- _PROBLEMS AND TASKS_
1. How would you render this sentence from the article on Nicaragua in Spanish: "The 37-minute segment was produced by Eyder Peralta, the only international media correspondent that has managed to enter Nicaragua to report in over a year."
2. Can you reproduce the article on Nicaragua word for word, beginning at the words "HAVANA TIMES –" and stopping after "over a year."?

- _DOCUMENT SECTION_
────────────────────

“Everything in Nicaragua seems normal, but you feel the fear”
“You can’t find anyone who opposes the government,” says Eider Peralta, an international correspondent for NPR, and a native Nicaraguan journalist living in the US. “But now, I believe I won’t be able to enter my country again.”
By Carlos F. Chamorro (Confidencial)
HAVANA TIMES – On Sunday, September 10th, US-based National Public Radio’s “Up First” podcast broadcast an episode on Nicaragua. The 37-minute segment was produced by Eyder Peralta, the only international media correspondent that has managed to enter Nicaragua to report in over a year.
His story offers “a rare look inside a locked-down country that doesn’t allow [foreign or independent] reporters.” Peralta describes Nicaragua as a country where “everything points to normal,” but fear is just below the surface.” It’s a country where you can’t interview anyone in a public place, nor can you find anyone who describes themselves as belonging to the “opposition.”
Peralata, born in Nicaragua, is the NPR correspondent for Mexico, Central America and the Caribbean. Using his Nicaraguan passport, he was able to enter and leave the country through an isolated northern border post. In a conversation with Confidencial and Esta Semana, he accepts: “I won’t be able to enter Nicaragua again. Maybe I could try again, but I know I won’t be allowed to enter.”

────────────────────

- _DATA SECTION_

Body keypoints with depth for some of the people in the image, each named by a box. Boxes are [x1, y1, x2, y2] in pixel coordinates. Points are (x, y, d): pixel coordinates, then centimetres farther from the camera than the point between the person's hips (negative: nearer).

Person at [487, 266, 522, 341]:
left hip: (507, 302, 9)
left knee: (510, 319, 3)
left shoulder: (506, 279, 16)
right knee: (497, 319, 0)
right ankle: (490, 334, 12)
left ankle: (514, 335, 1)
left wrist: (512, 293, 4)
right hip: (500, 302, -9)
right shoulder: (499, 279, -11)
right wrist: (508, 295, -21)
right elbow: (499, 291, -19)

────────────────────

- _SOLUTION LIST_
1. El segmento de 37 minutos fue producido por Eyder Peralta, el único corresponsal de medios internacionales que ha logrado entrar en Nicaragua para informar en más de un año.

2.
HAVANA TIMES – On Sunday, September 10th, US-based National Public Radio’s “Up First” podcast broadcast an episode on Nicaragua. The 37-minute segment was produced by Eyder Peralta, the only international media correspondent that has managed to enter Nicaragua to report in over a year.